───── EXTRACTED MATERIAL ─────
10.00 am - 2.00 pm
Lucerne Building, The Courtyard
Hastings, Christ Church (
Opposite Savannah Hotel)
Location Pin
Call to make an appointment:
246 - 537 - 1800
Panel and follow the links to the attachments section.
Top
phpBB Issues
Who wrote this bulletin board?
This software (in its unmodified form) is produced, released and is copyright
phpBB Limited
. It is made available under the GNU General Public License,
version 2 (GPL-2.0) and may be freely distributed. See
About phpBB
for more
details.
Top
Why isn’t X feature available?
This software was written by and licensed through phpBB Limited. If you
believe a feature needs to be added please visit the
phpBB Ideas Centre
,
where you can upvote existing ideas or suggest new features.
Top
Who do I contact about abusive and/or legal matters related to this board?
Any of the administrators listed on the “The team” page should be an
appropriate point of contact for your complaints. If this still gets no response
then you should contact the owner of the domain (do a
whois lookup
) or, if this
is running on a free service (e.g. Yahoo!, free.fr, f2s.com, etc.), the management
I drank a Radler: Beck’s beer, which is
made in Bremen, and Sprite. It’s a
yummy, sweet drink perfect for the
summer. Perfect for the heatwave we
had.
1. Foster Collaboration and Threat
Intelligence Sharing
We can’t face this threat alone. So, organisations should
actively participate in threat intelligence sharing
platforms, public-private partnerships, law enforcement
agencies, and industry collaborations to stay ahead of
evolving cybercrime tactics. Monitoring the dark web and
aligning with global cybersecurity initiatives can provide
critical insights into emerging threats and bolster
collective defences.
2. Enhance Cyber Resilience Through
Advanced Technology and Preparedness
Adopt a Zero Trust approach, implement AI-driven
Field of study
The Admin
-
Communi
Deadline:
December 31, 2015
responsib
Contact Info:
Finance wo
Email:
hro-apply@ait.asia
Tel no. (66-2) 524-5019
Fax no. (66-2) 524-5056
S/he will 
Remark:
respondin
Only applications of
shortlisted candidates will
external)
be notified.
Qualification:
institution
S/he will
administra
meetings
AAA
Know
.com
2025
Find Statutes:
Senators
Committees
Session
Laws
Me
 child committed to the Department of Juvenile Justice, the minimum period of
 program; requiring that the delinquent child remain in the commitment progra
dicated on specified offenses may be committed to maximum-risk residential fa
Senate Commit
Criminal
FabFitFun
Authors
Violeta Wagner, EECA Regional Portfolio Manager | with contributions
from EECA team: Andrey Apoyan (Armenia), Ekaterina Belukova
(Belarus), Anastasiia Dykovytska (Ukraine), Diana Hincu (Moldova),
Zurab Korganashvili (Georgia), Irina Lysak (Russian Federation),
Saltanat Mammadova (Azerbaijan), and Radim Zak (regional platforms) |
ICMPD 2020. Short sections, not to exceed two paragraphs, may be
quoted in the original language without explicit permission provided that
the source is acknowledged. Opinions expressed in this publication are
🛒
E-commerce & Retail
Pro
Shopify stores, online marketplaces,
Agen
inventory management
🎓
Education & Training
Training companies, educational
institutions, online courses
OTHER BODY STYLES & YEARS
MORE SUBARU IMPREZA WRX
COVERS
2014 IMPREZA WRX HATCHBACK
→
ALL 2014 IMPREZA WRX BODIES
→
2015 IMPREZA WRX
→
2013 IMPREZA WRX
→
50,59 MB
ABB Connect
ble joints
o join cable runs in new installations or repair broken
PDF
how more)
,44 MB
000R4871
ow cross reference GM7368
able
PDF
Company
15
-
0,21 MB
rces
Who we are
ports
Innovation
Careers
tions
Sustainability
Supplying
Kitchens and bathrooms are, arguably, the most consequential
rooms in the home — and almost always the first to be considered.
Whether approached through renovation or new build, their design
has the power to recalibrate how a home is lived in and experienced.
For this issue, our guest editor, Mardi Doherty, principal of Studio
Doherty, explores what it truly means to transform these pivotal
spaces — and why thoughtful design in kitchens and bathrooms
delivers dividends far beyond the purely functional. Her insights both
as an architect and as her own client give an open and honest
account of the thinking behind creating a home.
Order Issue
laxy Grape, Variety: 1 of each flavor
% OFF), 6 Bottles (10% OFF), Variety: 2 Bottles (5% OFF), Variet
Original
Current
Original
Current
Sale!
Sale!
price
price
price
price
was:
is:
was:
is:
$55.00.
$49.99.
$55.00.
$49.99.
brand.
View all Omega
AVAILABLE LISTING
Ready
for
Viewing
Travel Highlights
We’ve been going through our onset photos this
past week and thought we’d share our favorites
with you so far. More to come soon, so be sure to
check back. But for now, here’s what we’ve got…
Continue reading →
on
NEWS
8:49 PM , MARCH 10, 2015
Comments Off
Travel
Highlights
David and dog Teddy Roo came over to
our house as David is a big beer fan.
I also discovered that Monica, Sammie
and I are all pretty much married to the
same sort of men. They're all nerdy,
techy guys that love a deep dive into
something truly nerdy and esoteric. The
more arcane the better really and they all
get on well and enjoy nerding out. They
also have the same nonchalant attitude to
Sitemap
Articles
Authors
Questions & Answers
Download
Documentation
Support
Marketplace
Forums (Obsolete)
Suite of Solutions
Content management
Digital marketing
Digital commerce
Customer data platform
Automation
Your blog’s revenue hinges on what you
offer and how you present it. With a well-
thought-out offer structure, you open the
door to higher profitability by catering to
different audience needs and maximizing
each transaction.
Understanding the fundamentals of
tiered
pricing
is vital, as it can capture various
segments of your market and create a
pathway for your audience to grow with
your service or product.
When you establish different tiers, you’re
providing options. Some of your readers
─────
• TASK:
Exactly as written, repeat each line from the beginning of the data above to the line containing "appropriate point of", inclusive.

• EXERCISE ANSWER:
10.00 am - 2.00 pm
Lucerne Building, The Courtyard
Hastings, Christ Church (
Opposite Savannah Hotel)
Location Pin
Call to make an appointment:
246 - 537 - 1800
Panel and follow the links to the attachments section.
Top
phpBB Issues
Who wrote this bulletin board?
This software (in its unmodified form) is produced, released and is copyright
phpBB Limited
. It is made available under the GNU General Public License,
version 2 (GPL-2.0) and may be freely distributed. See
About phpBB
for more
details.
Top
Why isn’t X feature available?
This software was written by and licensed through phpBB Limited. If you
believe a feature needs to be added please visit the
phpBB Ideas Centre
,
where you can upvote existing ideas or suggest new features.
Top
Who do I contact about abusive and/or legal matters related to this board?
Any of the administrators listed on the “The team” page should be an
appropriate point of contact for your complaints. If this still gets no response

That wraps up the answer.